Though Navy JAG recruiters have already declined the invitation, Koh said he is hopeful that a member of the Army JAG will join discussion of Don’t Ask, Don’t Tell on the Friday panel. While it is unlikely that the Pentagon will send a representative to defend its policies, Koh said the panels will be held regardless, as a forum for general discussion.
The talk is expected to draw radically different points of view, as some faculty and students have begun to question the merits of the Law School’s pending lawsuit, since the Supreme Court has already rejected many arguments against the Solomon Amendment. While some are calling for Yale to adopt alternative strategies to avoid alienating the government or wasting resources on a lost cause, many others – Koh in particular – are advocating solidarity in the face of a mounting legal and ideological challenge.
“[The panel] will be a good occasion to return to the core issue in the case, which is why the military chooses to exclude openly gay, lesbian, and bisexual men and women from serving their country, particularly when they have not explained what national interest that policy serves,” Koh said.”
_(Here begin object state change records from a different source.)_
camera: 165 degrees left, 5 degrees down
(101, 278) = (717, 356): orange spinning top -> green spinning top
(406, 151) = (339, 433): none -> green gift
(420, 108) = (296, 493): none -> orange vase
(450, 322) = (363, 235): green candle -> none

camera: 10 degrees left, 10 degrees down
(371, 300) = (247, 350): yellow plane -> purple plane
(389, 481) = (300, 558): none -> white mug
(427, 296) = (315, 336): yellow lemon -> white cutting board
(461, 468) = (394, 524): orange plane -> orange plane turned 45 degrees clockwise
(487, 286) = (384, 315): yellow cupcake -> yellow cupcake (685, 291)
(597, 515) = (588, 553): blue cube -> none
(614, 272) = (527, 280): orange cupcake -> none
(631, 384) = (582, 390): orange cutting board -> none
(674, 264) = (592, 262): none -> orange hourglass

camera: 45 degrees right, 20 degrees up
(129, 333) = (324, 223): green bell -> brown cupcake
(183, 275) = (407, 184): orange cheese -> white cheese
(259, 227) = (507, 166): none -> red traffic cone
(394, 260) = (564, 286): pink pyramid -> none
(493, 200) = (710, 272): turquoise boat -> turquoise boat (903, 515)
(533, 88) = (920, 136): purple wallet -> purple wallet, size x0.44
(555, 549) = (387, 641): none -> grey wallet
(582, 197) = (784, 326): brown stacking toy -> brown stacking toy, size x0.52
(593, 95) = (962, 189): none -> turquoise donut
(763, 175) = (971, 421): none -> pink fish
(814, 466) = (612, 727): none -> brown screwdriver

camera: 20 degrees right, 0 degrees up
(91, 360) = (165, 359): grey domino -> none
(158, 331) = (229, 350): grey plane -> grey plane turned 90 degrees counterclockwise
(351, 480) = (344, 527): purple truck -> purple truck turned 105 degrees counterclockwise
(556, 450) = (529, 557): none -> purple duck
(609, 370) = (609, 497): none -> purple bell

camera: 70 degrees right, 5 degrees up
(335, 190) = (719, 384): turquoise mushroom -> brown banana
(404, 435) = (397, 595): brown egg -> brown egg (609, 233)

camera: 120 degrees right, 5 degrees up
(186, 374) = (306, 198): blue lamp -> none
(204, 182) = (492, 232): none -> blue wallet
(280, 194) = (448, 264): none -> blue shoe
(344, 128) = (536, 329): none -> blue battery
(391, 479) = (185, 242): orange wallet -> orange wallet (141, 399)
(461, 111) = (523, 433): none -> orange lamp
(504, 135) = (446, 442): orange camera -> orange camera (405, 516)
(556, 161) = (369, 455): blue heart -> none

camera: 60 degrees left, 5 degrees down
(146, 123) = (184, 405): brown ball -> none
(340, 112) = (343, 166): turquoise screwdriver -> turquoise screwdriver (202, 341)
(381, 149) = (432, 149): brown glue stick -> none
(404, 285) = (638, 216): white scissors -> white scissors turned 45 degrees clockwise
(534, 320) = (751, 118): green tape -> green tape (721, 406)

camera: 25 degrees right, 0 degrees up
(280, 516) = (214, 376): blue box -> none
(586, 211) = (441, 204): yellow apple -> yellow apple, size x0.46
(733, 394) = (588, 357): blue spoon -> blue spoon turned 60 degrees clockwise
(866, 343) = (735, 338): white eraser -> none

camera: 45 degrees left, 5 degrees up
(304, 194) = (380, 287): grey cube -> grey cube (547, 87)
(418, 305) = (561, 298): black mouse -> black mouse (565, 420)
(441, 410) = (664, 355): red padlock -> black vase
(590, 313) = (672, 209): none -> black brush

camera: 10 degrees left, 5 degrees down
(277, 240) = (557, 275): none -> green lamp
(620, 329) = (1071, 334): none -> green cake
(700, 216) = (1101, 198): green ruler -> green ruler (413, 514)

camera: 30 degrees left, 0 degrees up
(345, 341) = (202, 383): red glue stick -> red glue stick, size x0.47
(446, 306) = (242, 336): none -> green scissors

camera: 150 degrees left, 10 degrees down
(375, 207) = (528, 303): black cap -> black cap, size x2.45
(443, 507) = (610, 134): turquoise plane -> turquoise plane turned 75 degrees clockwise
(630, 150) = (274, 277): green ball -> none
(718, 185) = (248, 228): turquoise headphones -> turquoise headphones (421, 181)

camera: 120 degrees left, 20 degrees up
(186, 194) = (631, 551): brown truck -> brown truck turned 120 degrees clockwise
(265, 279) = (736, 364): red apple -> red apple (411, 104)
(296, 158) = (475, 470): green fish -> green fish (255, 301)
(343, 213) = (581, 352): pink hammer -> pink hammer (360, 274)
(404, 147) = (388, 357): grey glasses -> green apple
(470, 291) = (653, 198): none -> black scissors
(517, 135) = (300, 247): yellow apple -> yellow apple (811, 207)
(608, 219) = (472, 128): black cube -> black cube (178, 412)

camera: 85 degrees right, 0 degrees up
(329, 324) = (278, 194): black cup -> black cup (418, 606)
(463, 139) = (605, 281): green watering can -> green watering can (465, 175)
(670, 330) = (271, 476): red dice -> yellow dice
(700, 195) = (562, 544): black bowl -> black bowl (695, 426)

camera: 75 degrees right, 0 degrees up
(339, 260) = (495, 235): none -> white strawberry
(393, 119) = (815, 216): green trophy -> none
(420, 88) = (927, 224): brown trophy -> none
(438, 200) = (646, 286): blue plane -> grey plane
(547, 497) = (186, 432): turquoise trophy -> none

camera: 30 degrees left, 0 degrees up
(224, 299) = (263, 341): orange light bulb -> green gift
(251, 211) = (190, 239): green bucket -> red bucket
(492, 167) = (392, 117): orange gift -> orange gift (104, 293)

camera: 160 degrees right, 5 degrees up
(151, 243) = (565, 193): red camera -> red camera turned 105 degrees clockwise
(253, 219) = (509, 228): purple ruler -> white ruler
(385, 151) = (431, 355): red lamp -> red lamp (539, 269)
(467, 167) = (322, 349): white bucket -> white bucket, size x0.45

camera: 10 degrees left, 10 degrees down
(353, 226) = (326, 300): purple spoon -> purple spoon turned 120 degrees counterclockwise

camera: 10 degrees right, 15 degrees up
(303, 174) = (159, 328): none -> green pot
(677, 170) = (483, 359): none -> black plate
The Army should show up for the debate. Given the horribly one-sided nature of elite education, it is likely that a JAG officer would present the first opportunity that many students have ever had to hear a defense of military service and Army history. The military has to directly engage the cultural elite to help close the widening gap between that elite and the rest of American culture. The Army has nothing to apologize for — as the force primarily responsible for American Independence, the end of slavery, the liberation of Europe from fascist tyranny, and — most recently — toppling two of the most barbaric regimes on the planet. This history (and present) is worth defending. It is also worth asking Yale to defend not only its current policy but its legacy of hostility to the service most responsible for the freedom it so self-righteously abuses.